From Facebook: It's time to start borrowing from Peter to pay Paul. Can I make a credit-card payment with one card to pay for another, and are there typically additional charges for doing so? 

What you can do is transfer the balance from one card to another to take advantage of another card’s more favorable terms. You may be tempted to do so if you’re strapped for cash and you find a card with a lower interest rate or 0% introductory rate offer. But to warn you, there are usually hefty fees associated with doing so, typically 2% to 5% of the transferred balance.  So if you’re transferring $1,000, that’s up to $50 in fees. “These fees can impact or even potentially offset the savings in interest charges depending on the amount of the transfer, length of the promotional rate on the new card and the interest rate differential between the old and new card,” says Ben Woolsey ofCreditCards.com.

In my experience helping families and individuals with credit-card debt, transferring a balance often becomes a way to just manage the debt, rather than erase the debt. As Gerri Detweiler of Credit.comsays, “Don’t just take care of the payment. Take care of the debt.”  If you really want to nip it in the bud, consider working with a credit counseling agency, such as The National Foundation for Credit Counseling or Money Management International, that can help you establish an effective repayment plan. 

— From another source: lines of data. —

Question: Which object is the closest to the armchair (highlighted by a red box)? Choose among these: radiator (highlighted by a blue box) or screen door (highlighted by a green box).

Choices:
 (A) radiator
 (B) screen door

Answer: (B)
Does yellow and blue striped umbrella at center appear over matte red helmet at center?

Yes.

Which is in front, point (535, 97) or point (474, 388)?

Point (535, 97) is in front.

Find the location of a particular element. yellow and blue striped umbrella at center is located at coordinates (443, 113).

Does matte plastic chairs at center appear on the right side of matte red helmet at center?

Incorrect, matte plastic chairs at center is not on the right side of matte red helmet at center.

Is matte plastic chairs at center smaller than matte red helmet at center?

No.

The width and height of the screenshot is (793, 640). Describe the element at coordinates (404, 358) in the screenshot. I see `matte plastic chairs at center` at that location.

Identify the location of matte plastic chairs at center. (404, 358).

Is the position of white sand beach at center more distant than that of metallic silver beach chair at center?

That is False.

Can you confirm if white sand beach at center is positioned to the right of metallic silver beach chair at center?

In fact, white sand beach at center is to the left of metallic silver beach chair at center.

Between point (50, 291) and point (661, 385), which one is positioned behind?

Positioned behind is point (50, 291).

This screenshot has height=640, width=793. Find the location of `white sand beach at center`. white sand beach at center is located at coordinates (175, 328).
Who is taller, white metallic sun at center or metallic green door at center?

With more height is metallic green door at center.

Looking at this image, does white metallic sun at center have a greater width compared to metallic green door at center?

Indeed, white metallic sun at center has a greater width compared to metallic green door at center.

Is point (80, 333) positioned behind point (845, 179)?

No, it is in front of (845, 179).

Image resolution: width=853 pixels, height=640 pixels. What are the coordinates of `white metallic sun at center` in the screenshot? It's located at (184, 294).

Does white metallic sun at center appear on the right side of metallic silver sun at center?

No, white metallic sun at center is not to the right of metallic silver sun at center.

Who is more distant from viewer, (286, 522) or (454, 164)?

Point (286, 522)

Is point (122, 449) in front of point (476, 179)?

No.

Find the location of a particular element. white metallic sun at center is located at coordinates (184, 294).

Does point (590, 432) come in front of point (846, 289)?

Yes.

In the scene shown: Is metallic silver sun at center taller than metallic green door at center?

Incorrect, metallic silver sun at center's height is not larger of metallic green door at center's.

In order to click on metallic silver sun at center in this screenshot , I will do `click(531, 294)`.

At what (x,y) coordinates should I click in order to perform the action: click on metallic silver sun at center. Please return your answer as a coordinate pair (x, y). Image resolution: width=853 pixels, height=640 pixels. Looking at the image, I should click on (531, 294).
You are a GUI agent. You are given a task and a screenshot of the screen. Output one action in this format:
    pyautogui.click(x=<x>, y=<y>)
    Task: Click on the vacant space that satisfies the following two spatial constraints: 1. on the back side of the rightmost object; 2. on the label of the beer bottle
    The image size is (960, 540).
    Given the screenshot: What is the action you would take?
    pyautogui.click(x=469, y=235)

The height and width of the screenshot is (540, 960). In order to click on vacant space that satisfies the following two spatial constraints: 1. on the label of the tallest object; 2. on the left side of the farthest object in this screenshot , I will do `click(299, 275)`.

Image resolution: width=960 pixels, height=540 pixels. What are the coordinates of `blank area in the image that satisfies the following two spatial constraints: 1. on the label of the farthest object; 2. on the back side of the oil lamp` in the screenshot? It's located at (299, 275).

Richard asks: I started using credit cards four years ago. Recently I requested to increase my credit limit for my oldest credit card. When that happened, I received an email about a hard inquiry. I've never received a hard inquiry before and doing a little research on my own, found out it is bad. Why is this bad and how do I turn this bad to good?

When applying for new credit, either a loan or credit card, the lender will typically request to access your credit history. The act of doing so is called a “hard inquiry” and it’s often looked down upon as far as your credit score’s concerned. Why? The perception is that when you’re applying for new credit – even if it’s just an extension of existing credit – it signals that you may be in a financial bind or could have trouble paying your bills. I know – it doesn’t exactly give you the benefit of the debt. But if it does end up dinging your score, it won’t cost more than five points. Multiple hard inquiries in a short time frame – say, when you’re applying for various store cards at the mall one weekend – could do more damage.  Hard inquiries stay on your credit report for no more than 24 months, and after the first year don’t impact your score. 

And while we’re on the topic, the other type of credit inquiry is a “soft inquiry,” associated more with periodic checks, like when you or your bank reviews your credit report. Soft inquires don't affect your score.